MATERIAL PROVIDED section start

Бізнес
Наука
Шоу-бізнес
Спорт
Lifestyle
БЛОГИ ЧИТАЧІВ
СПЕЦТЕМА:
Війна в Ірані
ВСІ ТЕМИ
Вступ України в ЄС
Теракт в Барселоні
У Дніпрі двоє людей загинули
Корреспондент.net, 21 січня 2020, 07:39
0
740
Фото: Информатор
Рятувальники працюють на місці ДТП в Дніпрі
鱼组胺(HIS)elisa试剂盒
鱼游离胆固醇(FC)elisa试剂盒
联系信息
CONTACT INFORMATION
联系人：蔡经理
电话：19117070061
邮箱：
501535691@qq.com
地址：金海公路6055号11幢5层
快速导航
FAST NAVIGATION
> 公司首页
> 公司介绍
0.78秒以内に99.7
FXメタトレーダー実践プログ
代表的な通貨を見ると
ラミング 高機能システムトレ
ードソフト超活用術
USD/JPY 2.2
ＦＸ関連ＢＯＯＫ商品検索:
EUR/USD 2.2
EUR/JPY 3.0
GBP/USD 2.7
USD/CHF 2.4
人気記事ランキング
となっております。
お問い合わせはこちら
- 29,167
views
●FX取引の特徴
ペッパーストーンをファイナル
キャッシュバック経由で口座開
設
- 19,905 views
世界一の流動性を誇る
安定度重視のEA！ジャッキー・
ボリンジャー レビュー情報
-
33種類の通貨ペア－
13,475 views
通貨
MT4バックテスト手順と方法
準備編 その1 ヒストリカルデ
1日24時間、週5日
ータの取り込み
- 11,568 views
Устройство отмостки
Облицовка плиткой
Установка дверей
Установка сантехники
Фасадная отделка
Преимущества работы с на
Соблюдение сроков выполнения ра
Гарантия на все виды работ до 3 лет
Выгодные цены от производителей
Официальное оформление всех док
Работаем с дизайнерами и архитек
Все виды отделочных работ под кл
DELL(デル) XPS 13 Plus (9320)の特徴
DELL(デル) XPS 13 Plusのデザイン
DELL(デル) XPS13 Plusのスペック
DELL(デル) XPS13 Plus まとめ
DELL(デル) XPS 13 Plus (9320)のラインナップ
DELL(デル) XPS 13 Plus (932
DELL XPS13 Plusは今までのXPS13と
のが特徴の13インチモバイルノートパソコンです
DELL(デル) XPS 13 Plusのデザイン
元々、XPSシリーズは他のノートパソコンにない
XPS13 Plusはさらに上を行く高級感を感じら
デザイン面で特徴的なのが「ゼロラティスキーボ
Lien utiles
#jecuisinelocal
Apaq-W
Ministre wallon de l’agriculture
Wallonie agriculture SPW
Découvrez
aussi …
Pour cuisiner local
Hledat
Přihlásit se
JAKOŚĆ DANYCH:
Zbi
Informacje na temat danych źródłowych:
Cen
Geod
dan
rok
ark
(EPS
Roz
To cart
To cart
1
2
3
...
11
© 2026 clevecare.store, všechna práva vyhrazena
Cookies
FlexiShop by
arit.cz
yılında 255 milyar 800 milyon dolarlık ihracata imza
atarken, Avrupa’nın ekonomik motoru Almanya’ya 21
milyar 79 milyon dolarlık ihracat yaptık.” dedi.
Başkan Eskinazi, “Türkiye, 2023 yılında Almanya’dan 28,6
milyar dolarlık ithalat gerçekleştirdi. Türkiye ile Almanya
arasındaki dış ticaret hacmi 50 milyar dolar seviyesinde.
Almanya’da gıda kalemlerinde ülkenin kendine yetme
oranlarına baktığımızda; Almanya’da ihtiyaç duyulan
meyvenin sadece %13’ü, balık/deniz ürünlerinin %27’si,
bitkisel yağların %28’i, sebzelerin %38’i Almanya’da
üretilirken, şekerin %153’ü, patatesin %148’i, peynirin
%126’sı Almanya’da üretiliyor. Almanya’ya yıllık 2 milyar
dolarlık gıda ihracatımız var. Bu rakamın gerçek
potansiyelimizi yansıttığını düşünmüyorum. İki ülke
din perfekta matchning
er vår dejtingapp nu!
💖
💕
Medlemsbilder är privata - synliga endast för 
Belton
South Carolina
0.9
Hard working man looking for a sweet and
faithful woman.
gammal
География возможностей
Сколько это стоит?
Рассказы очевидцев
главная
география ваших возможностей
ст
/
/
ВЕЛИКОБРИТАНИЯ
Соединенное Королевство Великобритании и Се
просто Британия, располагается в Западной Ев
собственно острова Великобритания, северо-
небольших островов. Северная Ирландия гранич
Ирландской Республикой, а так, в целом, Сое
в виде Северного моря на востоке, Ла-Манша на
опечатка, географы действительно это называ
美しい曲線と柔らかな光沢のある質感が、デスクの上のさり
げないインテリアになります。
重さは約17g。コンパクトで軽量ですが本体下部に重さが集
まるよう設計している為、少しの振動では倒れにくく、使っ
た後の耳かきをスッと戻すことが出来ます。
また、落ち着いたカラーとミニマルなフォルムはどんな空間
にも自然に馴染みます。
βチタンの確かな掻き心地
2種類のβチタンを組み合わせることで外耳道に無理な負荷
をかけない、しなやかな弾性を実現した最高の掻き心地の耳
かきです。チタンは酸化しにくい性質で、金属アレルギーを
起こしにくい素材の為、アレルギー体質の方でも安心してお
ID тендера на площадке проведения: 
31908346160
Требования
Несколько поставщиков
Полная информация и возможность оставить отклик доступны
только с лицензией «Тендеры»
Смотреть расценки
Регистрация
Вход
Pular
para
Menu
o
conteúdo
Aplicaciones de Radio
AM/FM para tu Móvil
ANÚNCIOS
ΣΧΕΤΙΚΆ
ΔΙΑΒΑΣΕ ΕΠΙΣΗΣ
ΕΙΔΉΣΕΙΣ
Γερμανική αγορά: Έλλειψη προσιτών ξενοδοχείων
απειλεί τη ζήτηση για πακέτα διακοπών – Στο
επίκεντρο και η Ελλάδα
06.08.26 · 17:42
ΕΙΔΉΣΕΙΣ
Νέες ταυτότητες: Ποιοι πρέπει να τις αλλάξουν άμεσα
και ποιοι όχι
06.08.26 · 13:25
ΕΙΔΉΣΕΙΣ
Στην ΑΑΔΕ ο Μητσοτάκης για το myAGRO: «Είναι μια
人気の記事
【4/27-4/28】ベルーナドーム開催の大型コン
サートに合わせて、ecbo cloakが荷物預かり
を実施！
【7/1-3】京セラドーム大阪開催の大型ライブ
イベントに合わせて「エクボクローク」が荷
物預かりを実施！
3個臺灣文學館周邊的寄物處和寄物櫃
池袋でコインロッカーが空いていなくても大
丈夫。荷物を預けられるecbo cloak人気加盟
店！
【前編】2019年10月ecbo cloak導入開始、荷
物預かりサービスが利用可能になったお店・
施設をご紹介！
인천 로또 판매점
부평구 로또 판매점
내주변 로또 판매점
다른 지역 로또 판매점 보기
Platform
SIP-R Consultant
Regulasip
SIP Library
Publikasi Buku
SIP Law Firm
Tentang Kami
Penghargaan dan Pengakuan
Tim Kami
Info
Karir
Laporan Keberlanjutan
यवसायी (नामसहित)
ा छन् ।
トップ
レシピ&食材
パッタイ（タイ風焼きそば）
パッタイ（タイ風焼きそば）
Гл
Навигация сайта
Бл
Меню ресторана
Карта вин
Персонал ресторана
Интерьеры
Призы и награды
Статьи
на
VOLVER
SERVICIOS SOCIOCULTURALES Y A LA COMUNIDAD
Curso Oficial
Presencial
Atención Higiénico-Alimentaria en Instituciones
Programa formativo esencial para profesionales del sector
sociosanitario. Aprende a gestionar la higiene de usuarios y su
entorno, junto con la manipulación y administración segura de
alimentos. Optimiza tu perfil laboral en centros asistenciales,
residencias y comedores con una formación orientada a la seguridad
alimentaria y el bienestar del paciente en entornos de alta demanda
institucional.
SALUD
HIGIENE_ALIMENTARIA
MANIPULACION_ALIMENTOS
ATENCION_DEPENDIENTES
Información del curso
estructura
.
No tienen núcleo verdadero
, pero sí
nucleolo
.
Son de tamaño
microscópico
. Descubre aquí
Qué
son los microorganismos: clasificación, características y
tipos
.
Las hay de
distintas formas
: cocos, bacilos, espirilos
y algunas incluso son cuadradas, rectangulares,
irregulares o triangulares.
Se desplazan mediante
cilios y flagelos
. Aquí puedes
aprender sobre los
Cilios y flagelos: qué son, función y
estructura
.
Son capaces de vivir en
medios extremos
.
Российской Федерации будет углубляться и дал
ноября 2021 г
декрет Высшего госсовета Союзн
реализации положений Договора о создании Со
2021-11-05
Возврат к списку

MATERIAL PROVIDED section end

> [WORK INSTRUCTION] Count all lines of the data that include "para". The answer is the number alone.

> [SOLUTION TO THIS EXERCISE] 3